[Python-ideas] Python Numbers as Human Concept Decimal System
Chris Angelico
rosuav at gmail.com
Thu Mar 6 23:41:08 CET 2014
On Fri, Mar 7, 2014 at 9:23 AM, Mark H. Harris <harrismh777 at gmail.com> wrote:
> Well, there it is. The idea is that any function or method that
> takes a Number reference
> or a PythonNumber reference does not have to interrogate what type of
> Number it is... it just
> works (why?) glad you asked, because of polymorphism and a three pointer hop
> down a virtual
> function table!
That's way too concrete for Pythonic style :)
All you need to do is have each numeric type implement the same
operations, and there you are, as the Lord Chancellor said, out of
your difficulty at once!
And that's what we already have.

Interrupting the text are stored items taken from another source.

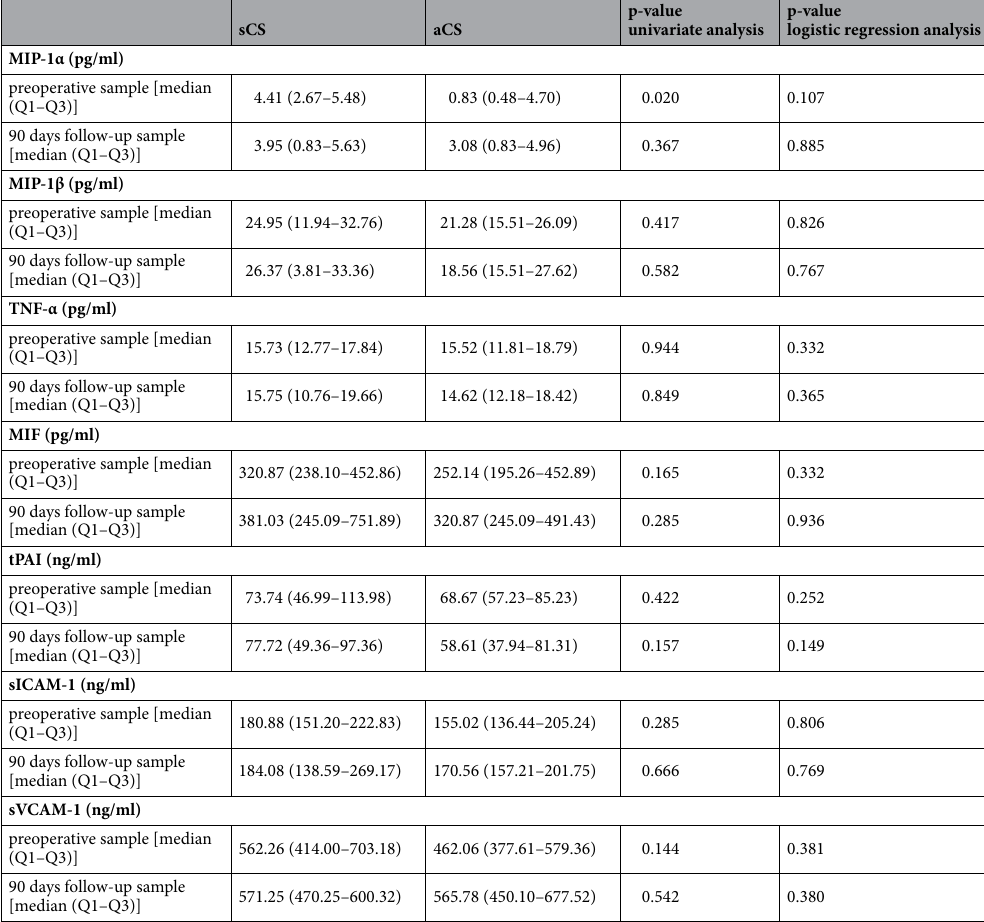
Table 2. Comparison of biomarker concentrations in patients with symptomatic and asymptomatic carotid stenosis. P-values were calculated using Student’s t test or Mann–Whitney U test as appropriate and binary logistic regression analysis adjusted for grade of stenosis, ESRS antithrombotic pre-treatment and statin pre- treatment, aCS asymptomatic carotid artery stenosis, Q1–Q3 quartile 1–quartile 3, sCS symptomatic carotid artery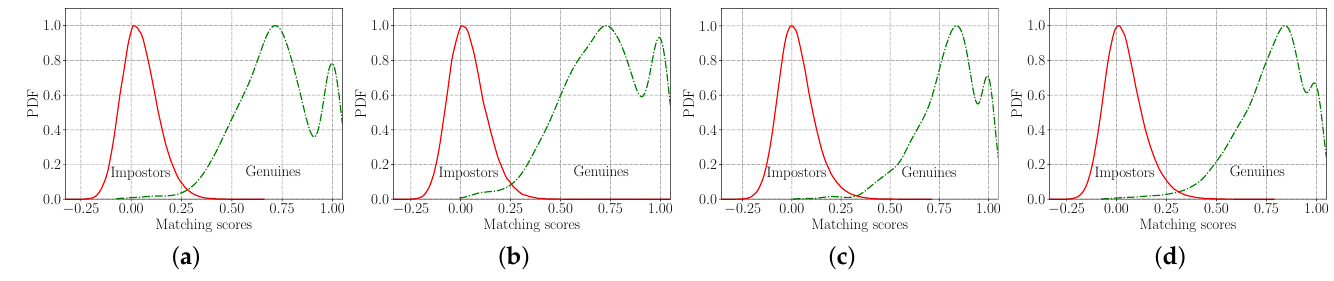
Figure 16. Genuine-impostor score distributions expressed as probability density functions (PDFs) when evaluating on different palmprints: ( a ) IITD left palmprints, ( b ) IITD right palmprints, ( c ) CASIA left palmprints and ( d ) CASIA right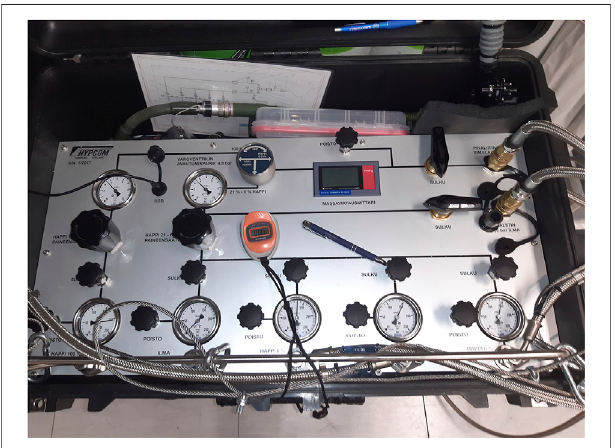
FIGURE 1 | Hypoxic gas selection box (Hypcom, Tampere, Finland).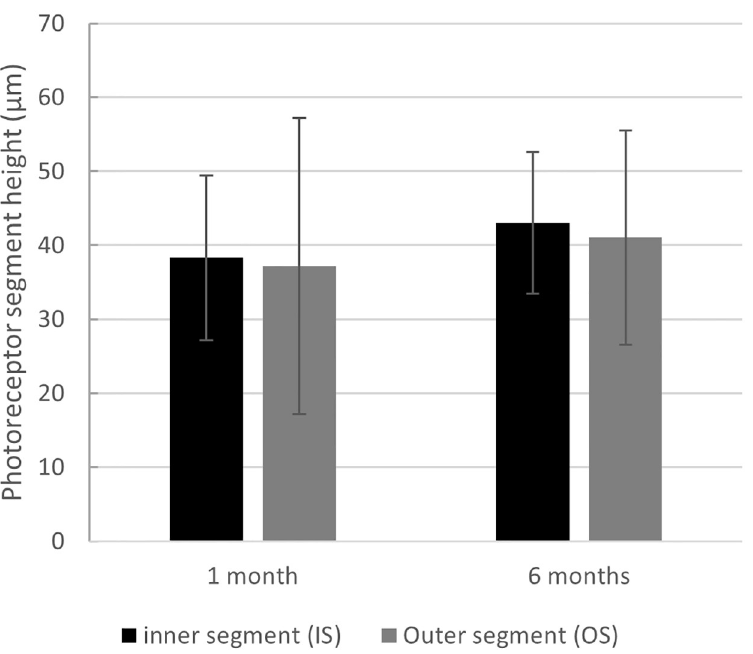
Fig 8. Inner and outer photoreceptor height changes. Change in subfoveal inner (IS) and outer (OS) photoreceptor segment height 1 and 6 months after vitrectomy with SF6 gas endotamponade for macula-involving primary retinal detachment. A slight increase in both IS and OS heights and no obvious changes in the IS/OS ratio may indicate a lack of clinical relevance (p > 0.05 for both). Whiskers indicate standard deviations.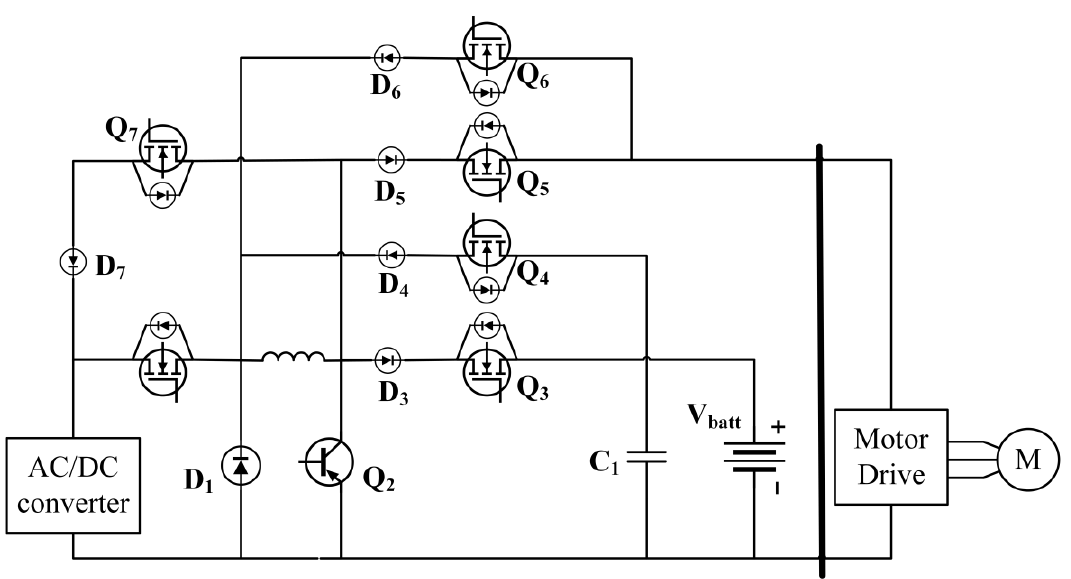
Figure 55. Integrated bidirectional AC/DC-DC/DC converter [33].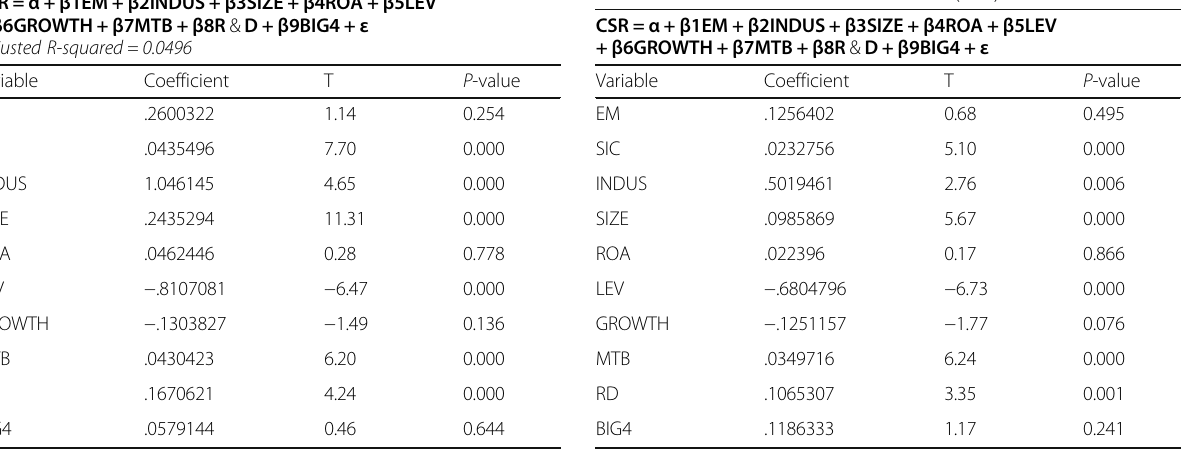
Table 7 Regression results for Model II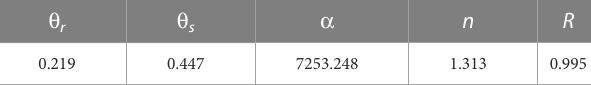
TABLE 2 The parameters of equation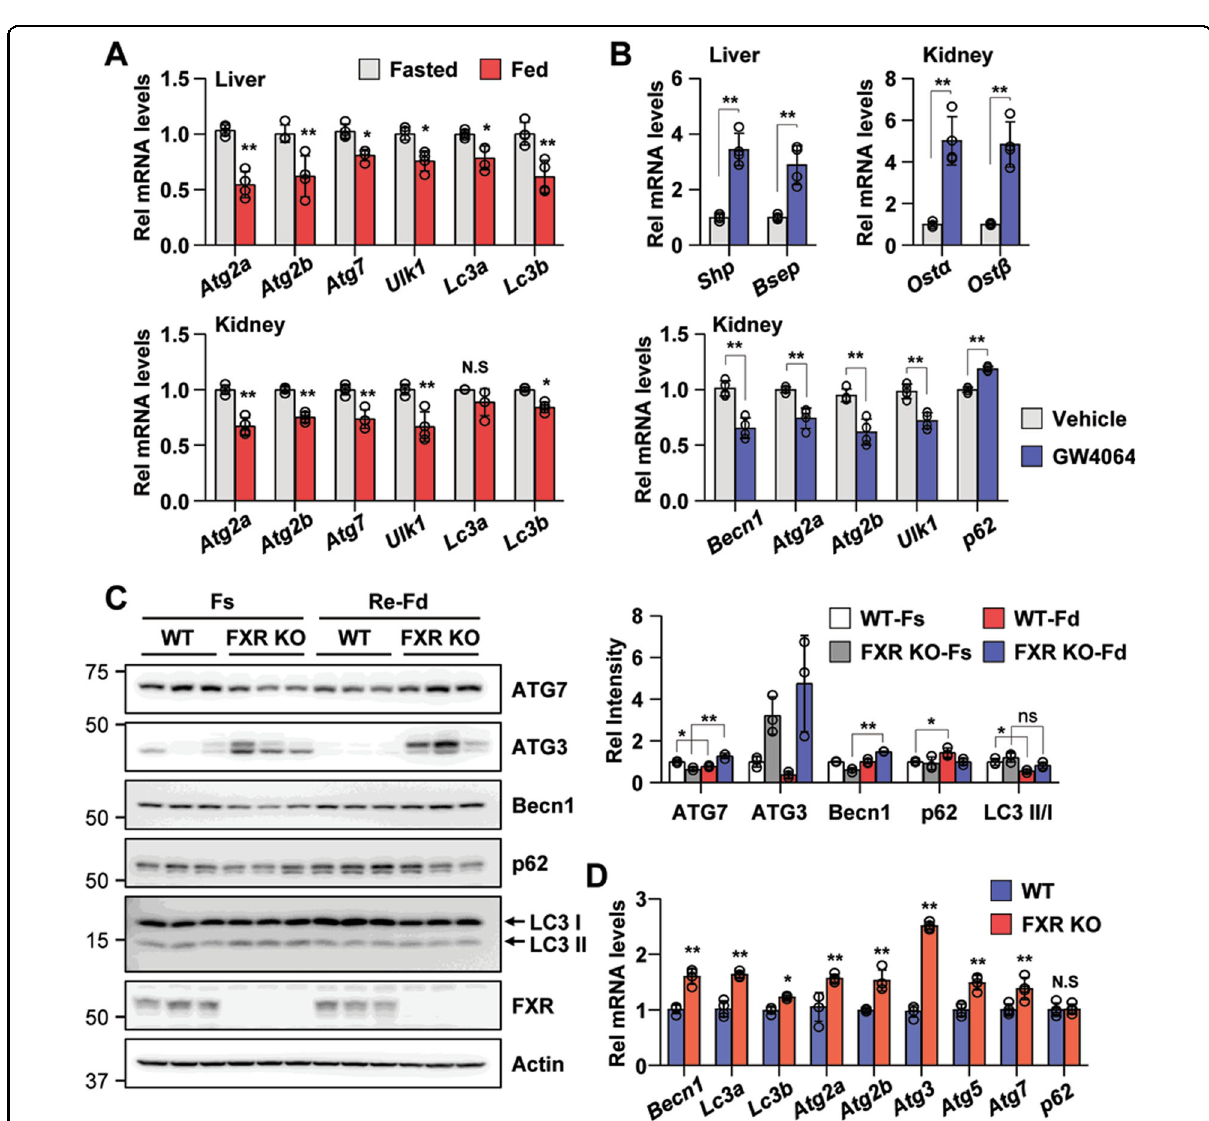
Fig. 2 FXR inhibits renal autophagy by feeding and GW4064. A , B Wild-type mice were fasted for 12 h at which point were then fed a normal chow diet ( A ) and treated with vehicle or GW4064 for 6 h. The liver and kidneys were collected, and the mRNA levels of the indicated genes were measured by qRT-PCR. The values for fasted or vehicle treatment were set to 1 ( n = 4). C Wild-type and FXR knockout mice were fasted and refed, and the kidneys were collected. The levels of autophagy-related proteins and FXR were detected by immunoblotting. The relative levels are shown ( n = 3). The level of each protein, including actin, in the wild-type fasting sample was set to 1. D Wild-type and FXR knockout mice were fasted for 6 h, and the kidneys were collected. The mRNA levels of the indicated genes were measured by qRT-PCR. The values for wild-type mice were set to 1 ( n = 4). All values are presented as the mean ± SD. Statistical signi fi cance was measured using one-way or two-way ANOVA with the Bonferroni post- test. * P < 0.05, ** P < 0.005, ns statistically not signi fi cant, WT-Fs wild-type fasting, WT-Fd wild-type feeding, FXR KO-Fs FXR knockout fasting, FXR KO-Fd FXR knockout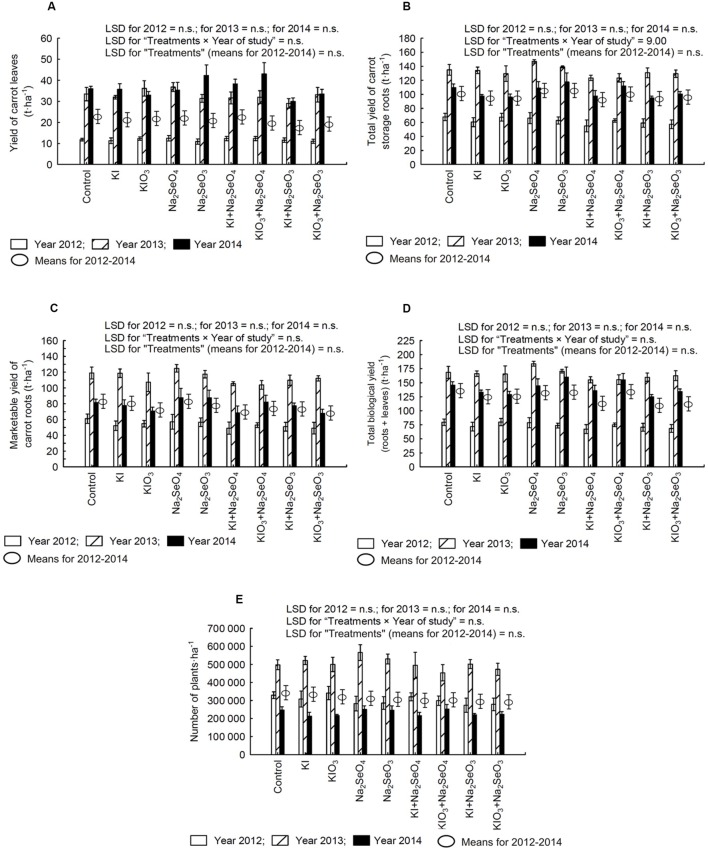
Effect of iodine and selenium fertilization on yield: of leaves (A), total (B), and marketable yield (C) of storage roots as well as the biological yield of carrot (leaves and storage roots) (D), and the number of carrot plants per hectare (E) in the years 2012–2014. LSD, least significant difference; n.s., not significant, p < 0.05. Bars indicate standard error; (n = 4).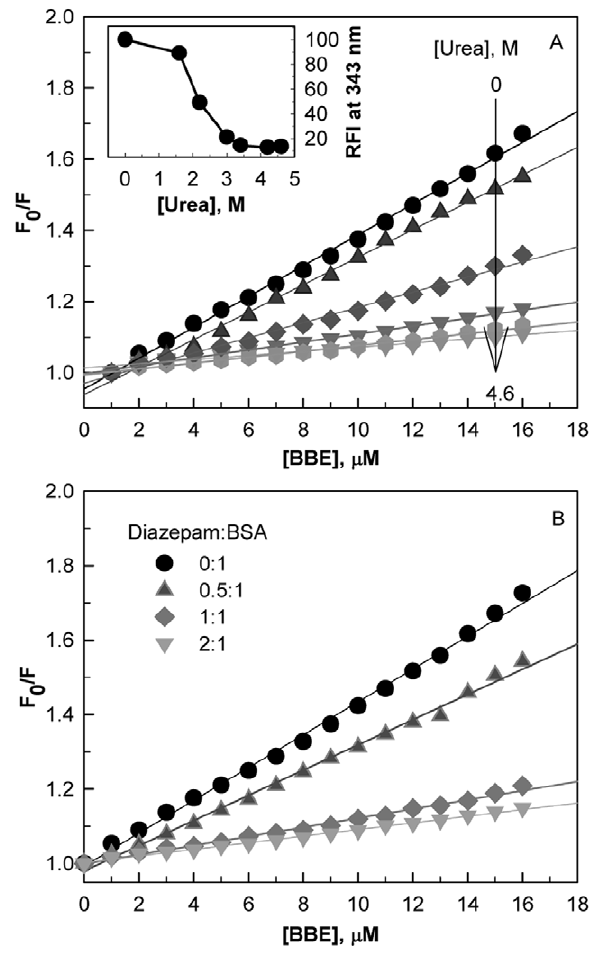
Figure 5. The location of the BBE binding site using unfolding mechanism of BSA and site specific marker. Stern-Volmer plots of BBE-induced fluorescence quenching of BSA with increasing concen- tration of urea (A). The inset shows the effect of increasing concentrations of urea on the BBE-induced fluorescence quenching of the protein at a fixed BBE/BSA molar ratio of 2:1. Site specific marker displacement experiments.Stern-Volmer plots of BBE-induced fluores- cence quenching of BSA pre-incubated with different concentrations of diazepam, a subdomain IIIA site marker (B).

You can add two numbers and they'll
simply add. In fact, a C++ style "hop down a virtual function table"
couldn't handle that. I could make a class hierarchy like you
describe, and have each one have an add() method or operator+(), but
somewhere along the line, something still has to cope with the fact
that it could be given any sort of number - there has to be code
someplace that handles the adding of a (Decimal) Real and a Real_b,
because some day, someone's going to do it. (The correct response
might be to raise TypeError, on the basis that that action merges two
separate inaccuracies. But more likely, the correct response is to
convert one of them to the other type.)
What does your proposed hierarchy offer that numbers.Number doesn't?